Representative Darrell Issa (R-CA), a member of the House Judiciary Committee, voiced his concern over the Justice Department’s seeming disinterest in investigating Hunter Biden’s lobbying activities, stating that it highlights a double standard: one set of rules for the president’s family and another for everyone else. Issa conveyed his skepticism regarding the Biden administration’s ability to impartially investigate allegations of corruption within their own family.
This is not the first instance where Hunter Biden, together with Boies Schiller, led by Democratic mega-donor David Boies, engaged with the State Department on behalf of foreign clients without registering as foreign lobbyists.
In 2014, Biden and lawyers from Boies Schiller devised a plan to hold meetings with State Department officials advocating for Burisma Holdings, a Ukrainian gas company whose owner faced bribery accusations. A Boies Schiller partner informed Biden that she would arrange these meetings and undertake activities that skirted the line of requiring lobbyist registration.
Following a Justice Department investigation into foreign lobbying, Blue Star Strategies, a consulting firm involved with Biden on the Burisma case, registered its work under the Foreign Agents Registration Act. This move came after their interactions with the State Department on behalf of the Ukrainian company.
Furthermore, Biden was also involved in an effort to lobby the State Department on behalf of the Chinese private equity firm BHR Partners. Biden’s business partners sought a meeting with the State Department to garner public approval for an initiative aimed at securing contracts in China.

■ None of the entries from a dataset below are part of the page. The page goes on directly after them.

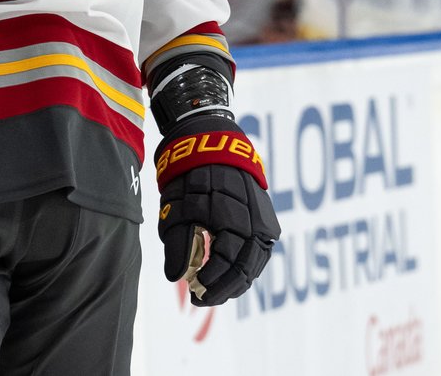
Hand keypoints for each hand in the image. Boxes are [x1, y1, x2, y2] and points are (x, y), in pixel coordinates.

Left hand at [155, 114, 279, 305]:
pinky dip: (243, 264)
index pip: (227, 265)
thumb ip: (178, 245)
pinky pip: (258, 251)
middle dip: (224, 288)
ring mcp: (265, 221)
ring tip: (213, 289)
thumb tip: (175, 278)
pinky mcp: (265, 218)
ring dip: (235, 280)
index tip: (194, 293)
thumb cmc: (189, 175)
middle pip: (245, 270)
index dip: (211, 284)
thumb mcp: (177, 207)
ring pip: (255, 263)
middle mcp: (257, 224)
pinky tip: (227, 272)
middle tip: (202, 297)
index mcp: (235, 220)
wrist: (211, 143)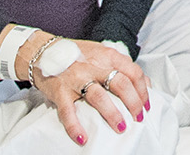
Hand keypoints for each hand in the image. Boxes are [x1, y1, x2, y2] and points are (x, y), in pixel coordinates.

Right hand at [30, 39, 150, 145]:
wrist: (42, 52)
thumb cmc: (77, 55)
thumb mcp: (102, 54)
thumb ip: (121, 66)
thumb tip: (145, 83)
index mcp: (107, 55)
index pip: (133, 72)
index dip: (143, 90)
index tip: (146, 105)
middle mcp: (94, 65)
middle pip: (121, 84)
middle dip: (133, 103)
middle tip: (138, 118)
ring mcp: (76, 78)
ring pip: (99, 97)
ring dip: (112, 114)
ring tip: (121, 127)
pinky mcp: (60, 91)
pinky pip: (68, 111)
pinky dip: (75, 126)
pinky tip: (82, 137)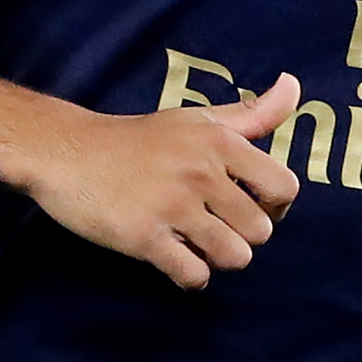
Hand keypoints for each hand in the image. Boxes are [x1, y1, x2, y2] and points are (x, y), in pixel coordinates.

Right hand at [17, 74, 301, 288]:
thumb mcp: (197, 120)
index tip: (250, 204)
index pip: (285, 187)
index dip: (275, 205)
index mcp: (220, 143)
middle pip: (262, 231)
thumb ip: (252, 113)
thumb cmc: (139, 139)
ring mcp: (173, 206)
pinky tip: (174, 258)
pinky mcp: (144, 236)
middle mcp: (202, 172)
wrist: (67, 152)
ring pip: (235, 257)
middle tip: (216, 227)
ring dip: (218, 258)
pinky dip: (190, 275)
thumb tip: (294, 85)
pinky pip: (194, 275)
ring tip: (197, 244)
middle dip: (243, 236)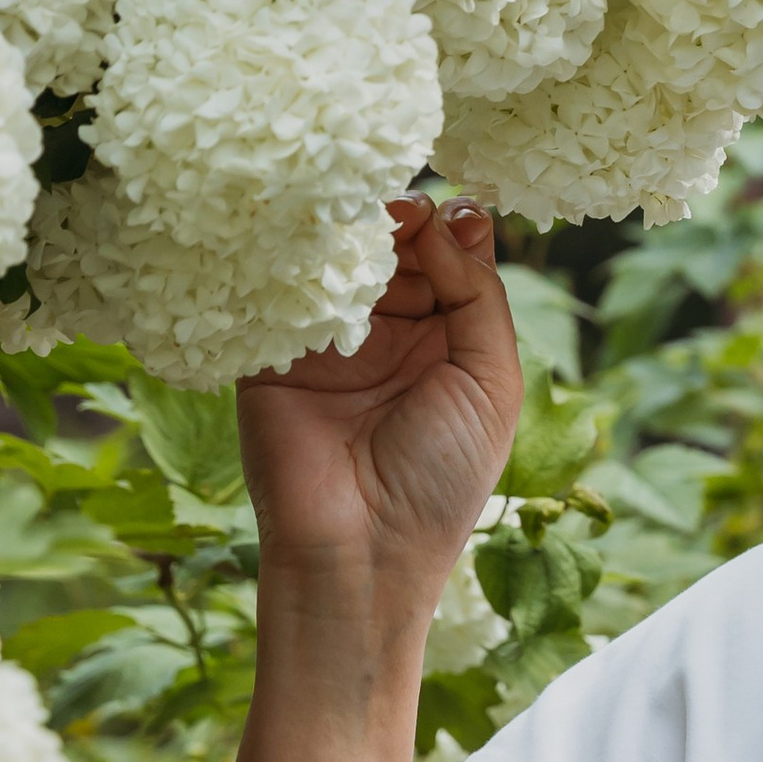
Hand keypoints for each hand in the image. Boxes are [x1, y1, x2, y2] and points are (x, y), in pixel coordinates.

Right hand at [235, 198, 524, 638]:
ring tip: (363, 221)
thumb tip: (456, 214)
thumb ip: (479, 296)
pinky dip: (294, 260)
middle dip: (401, 221)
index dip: (450, 227)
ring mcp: (328, 339)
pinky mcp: (271, 352)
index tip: (451, 209)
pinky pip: (279, 291)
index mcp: (447, 339)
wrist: (359, 552)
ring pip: (338, 260)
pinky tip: (311, 244)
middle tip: (400, 209)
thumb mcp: (491, 381)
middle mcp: (389, 332)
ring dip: (351, 234)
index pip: (450, 258)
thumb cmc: (441, 477)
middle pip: (393, 247)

During this process, Biden offered his assistance, stating he would provide “whatever you need” in terms of contacts within the State Department.

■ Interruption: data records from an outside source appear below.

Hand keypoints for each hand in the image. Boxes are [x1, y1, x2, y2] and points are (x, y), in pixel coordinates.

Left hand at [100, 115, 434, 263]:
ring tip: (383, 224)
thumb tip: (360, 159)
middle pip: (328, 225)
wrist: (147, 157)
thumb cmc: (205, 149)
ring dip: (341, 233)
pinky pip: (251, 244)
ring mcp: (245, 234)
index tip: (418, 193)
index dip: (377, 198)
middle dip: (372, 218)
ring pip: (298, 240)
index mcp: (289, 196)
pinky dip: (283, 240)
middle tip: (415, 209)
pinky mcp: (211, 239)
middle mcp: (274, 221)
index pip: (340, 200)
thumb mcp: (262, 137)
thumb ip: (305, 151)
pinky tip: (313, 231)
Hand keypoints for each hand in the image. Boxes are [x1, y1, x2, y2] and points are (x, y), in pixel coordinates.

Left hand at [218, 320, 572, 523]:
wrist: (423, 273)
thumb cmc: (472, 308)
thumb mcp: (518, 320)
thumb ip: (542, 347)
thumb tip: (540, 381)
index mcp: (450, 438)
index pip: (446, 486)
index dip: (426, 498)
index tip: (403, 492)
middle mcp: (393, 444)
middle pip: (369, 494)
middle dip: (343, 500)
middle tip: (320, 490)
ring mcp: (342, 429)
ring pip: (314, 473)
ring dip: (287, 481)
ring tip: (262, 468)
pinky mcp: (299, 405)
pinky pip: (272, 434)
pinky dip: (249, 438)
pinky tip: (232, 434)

Email correspondence reveals that Biden’s longstanding business partner, Eric Schwerin, met with State Department official Evan Ryan to discuss the initiative. Notably, Ryan is the wife of Secretary of State Tony Blinken and presently holds a White House Cabinet position.
In October 2017, former Trump campaign manager Paul Manafort and his business partner Rick Gates were indicted by Special Counsel Robert Mueller, while former Trump National Security Adviser Michael Flynn pleaded guilty in December to lying to the FBI. Flynn’s guilty plea included findings by Mueller’s team that he made false statements in his Foreign Agents Registration Act (FARA) filings regarding his work for Turkey.

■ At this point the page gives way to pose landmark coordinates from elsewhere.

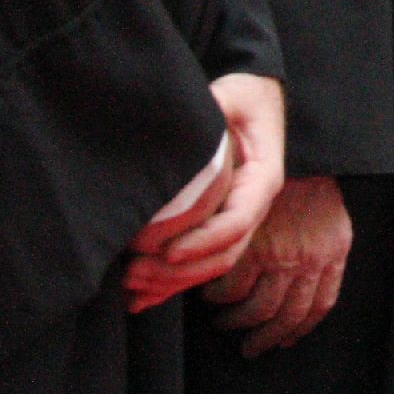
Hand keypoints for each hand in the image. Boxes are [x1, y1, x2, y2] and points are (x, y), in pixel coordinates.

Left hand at [126, 73, 285, 311]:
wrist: (257, 102)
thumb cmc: (245, 98)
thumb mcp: (233, 96)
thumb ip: (216, 106)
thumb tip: (191, 114)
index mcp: (263, 179)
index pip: (238, 221)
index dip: (203, 241)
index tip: (168, 251)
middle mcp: (254, 206)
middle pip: (224, 253)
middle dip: (180, 272)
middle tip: (134, 273)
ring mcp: (239, 219)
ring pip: (212, 265)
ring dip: (173, 283)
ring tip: (131, 286)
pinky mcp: (221, 225)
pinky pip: (201, 263)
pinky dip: (172, 284)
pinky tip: (142, 298)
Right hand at [200, 176, 351, 355]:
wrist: (291, 151)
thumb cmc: (307, 182)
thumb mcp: (328, 218)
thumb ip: (320, 252)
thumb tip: (299, 289)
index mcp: (334, 252)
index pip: (320, 305)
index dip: (301, 328)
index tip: (286, 340)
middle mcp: (311, 259)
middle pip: (288, 316)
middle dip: (267, 339)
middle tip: (251, 347)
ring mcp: (281, 255)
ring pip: (257, 310)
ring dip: (237, 322)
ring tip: (225, 320)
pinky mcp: (253, 247)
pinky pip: (232, 288)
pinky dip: (220, 297)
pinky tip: (212, 294)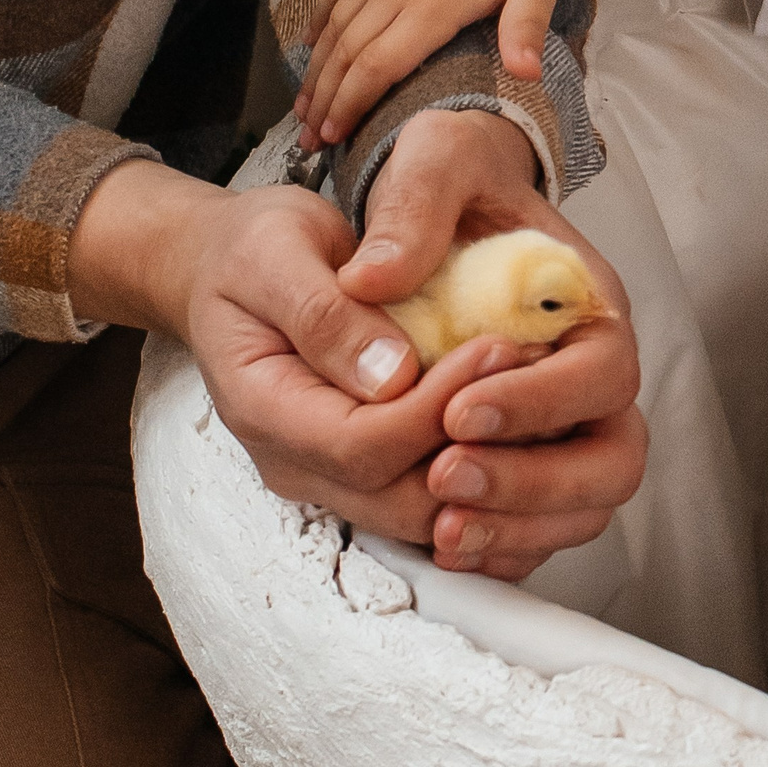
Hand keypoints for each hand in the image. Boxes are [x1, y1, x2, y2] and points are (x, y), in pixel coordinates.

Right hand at [72, 157, 537, 553]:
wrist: (228, 271)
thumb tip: (390, 373)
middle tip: (537, 372)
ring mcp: (331, 478)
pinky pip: (435, 500)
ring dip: (494, 466)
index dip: (436, 408)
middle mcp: (297, 462)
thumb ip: (325, 313)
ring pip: (427, 514)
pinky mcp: (367, 474)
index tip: (497, 348)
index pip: (362, 446)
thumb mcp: (275, 252)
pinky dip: (487, 471)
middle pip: (401, 500)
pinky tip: (526, 420)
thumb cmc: (250, 252)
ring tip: (540, 393)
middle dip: (479, 446)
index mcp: (264, 409)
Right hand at [296, 0, 567, 147]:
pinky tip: (310, 50)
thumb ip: (526, 30)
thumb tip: (527, 76)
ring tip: (301, 109)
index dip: (350, 105)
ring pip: (334, 26)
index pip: (378, 66)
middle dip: (323, 101)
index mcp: (432, 5)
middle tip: (306, 142)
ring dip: (314, 71)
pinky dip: (318, 23)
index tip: (332, 137)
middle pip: (346, 54)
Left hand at [335, 109, 644, 575]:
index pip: (601, 373)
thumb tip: (376, 279)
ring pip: (581, 506)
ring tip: (440, 527)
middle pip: (612, 458)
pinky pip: (537, 524)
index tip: (457, 410)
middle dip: (534, 482)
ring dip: (515, 525)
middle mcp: (589, 369)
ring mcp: (565, 420)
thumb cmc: (447, 176)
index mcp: (587, 299)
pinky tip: (441, 541)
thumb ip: (413, 209)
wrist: (437, 201)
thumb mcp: (432, 159)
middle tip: (445, 476)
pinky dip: (500, 544)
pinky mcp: (526, 454)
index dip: (538, 403)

Prior to the exposure of Manafort and Flynn’s wrongdoing, there were only three indictments for alleged FARA violations since the amendment of the Foreign Agents Registration Act in 1966, none of which resulted in convictions.
Numerous American firms have been engaged in business with foreign governments over the past decade, often conducting ad campaigns to address humanitarian crises or organizing events to introduce foreign leaders to U.S. officials. Mueller’s investigation into potential collusion between the Trump campaign and Russia during the 2016 presidential election ultimately came up empty, but exposed the foreign lobbying industry.
One lobbyist, who spoke to NBC News anonymously after filing under FARA, likened these firms to “little State Departments,” carrying out diplomatic work on behalf of foreign governments within the United States. The lobbyist explained that the reluctance to file under FARA often stemmed from the foreign clients’ desire to keep their lobbying expenditures undisclosed.